Takip gerektiren, ancak sıklıkla yanlış tanı ve takip yapılan, çoğunlukla iyi seyirli kapak hastalığı.

Mitral kapak çökmesi veya prolapsusu, mitral kapakların kapanma sırasında kalbin üst odacığı sol atriyuma 2 mm den daha fazla bombeleşmesi veya çökmesi olarak tanımlanmıştır. Toplumda görülme yüzdesi % 3-6 arasında olmasına karşın, tanı kriterlerindeki yorumlar nedeniyle görülme sıklığı yüzde 30’ a varan seriler yayınlanmıştır. Çoğunlukla 20-39 yaş arasında gözlenmekte ve kadınlarda 2 kat daha sık rastlanmaktadır. Zayıf ve uzun boylu kişilerde sıklığı artmaktadır.

Mitral Kapak Prolapsusu

Çoğunluğu sessiz seyirli olup, rutin incelemelerde tesadüfen saptanır. Bununla birlikte, özellikle gelişmiş ülkelerde mitral kapak yetersizliğinin birincil sebebi konumundadır. Mitral kapak çökmesinin kesin tanısı ekokardiyografi ile konur. Normal fizik muayenede steteskop ile duyulan midsistolik klik ve geç sistolik üfürümde tanı için yol göstericidir. Ekokardiyografi sırasında ayrıntılı inceleme, oluşabilecek yanlış tanıların önüne geçecektir. Mitral kapaklar semer şeklinde bir yapıda olup, özellikle apikal 4 boşluk eko incelemelerinde yanlış bir şekilde  kapak çökmesi olarak değerlendirilebilmektedir. Mitral kapak çökmesinin kesin ve belirleyici bir şikayet bulgusu da yoktur.
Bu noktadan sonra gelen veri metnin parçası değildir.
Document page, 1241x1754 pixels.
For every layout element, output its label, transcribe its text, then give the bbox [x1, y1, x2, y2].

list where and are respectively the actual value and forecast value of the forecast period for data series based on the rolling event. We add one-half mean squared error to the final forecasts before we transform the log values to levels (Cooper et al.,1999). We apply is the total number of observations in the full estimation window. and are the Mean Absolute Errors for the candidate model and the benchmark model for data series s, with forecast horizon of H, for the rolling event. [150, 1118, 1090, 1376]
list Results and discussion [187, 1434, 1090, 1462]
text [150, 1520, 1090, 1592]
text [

Hastaların büyük kısmı çarpıntı, göğüs ağrısı, çarpıntı, halsizlik, baş dönmesi gibi genel şikayetlerle başvuruda bulunur. Mitral kapak çökmesinde temel belirleyici ve prognostik faktörler, kapak kalınlığı, mitral yetersizliği varlığı ve beraberinde saptanan diğer kapak ve kalp hastalıklarıdır. Kapak kalınlığı 5 mm nin altında olan ve beraberinde başka bulgu olmayan hastalarda hastalığın ilerleme yüzdesi oldukça düşük olup, beraberinde ritim bozukluğu oluşması sıklığı normal toplumla aynıdır. Kapak yapısı kalın ve beraberinde mitral yetersizliği olan grupta hastalığın ilerleme potansiyeli mevcut olup, hastaların düzenli takibi ve infektif endokardit riski nedeniyle ağız hijyenine  önem verilmesi önerilmektedir. Bu hasta grubunda aritmi varlığına yönelik ritim holter takibi yapılması faydalıdır.  Mitral kapak prolapsusu ile panik atak arasında da ilişki olduğu ve klinik birlikteliğin sık gözlendiği gösterilmiştir. Özellikle kapak yapısı normal olan izole prolapsus hastalarına yapılacak yanlış bilgilendirme ve takip, panik atak gelişimini hızlandırabilir ve hastanın yaşam standardında bozulmalara yol açabilir. Kapak yapısı normal olan ve kapak yetersizliği olmayan hastaların 3 yıllık aralıklarla takibi yeterlidir.